EXTRACTED RECORDS:
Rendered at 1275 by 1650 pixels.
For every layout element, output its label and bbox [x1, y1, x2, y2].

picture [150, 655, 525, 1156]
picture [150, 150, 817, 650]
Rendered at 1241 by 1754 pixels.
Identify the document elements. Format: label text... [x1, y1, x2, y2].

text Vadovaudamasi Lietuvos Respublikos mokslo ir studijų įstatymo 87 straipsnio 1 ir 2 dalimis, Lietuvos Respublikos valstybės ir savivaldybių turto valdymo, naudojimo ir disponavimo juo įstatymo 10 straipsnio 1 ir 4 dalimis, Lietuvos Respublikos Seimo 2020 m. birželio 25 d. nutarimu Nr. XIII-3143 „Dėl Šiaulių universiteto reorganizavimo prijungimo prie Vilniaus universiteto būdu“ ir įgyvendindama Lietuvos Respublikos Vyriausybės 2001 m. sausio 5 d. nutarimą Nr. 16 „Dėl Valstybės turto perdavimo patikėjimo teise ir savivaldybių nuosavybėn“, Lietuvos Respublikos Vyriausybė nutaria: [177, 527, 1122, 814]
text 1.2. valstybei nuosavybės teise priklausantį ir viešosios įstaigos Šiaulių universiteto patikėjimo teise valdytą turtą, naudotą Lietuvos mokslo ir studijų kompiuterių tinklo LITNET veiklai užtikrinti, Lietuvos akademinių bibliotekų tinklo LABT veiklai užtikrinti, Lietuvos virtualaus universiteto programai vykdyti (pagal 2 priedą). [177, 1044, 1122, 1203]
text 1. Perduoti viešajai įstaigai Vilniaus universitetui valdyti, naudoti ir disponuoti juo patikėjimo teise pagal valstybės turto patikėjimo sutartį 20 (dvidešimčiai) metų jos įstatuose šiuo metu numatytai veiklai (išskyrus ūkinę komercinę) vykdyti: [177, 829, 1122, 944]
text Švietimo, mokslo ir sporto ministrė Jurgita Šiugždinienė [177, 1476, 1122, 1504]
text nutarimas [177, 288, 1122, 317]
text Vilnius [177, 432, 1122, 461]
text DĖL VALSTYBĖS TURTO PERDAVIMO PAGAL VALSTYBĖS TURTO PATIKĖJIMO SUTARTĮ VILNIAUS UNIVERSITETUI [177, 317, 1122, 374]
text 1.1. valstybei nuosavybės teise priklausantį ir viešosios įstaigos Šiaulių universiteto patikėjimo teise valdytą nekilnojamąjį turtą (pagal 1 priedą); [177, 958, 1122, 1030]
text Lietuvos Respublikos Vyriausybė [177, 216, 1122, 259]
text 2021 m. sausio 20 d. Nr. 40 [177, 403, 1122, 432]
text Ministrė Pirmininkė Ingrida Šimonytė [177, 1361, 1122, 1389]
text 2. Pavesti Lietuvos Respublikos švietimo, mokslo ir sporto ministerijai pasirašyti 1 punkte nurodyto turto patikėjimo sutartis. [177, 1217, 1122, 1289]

INSTRUCTIONS TO FOLLOW:
Convert the text from the line with "picture [150, 655, 525, 1156]" through the line with "Identify the document" into a JSON list of strings, one string for each line. Skip blank lines and include both end lines.

RESULT BELOW:
[
  "picture [150, 655, 525, 1156]",
  "picture [150, 150, 817, 650]",
  "Rendered at 1241 by 1754 pixels.",
  "Identify the document elements. Format: label text... [x1, y1, x2, y2]."
]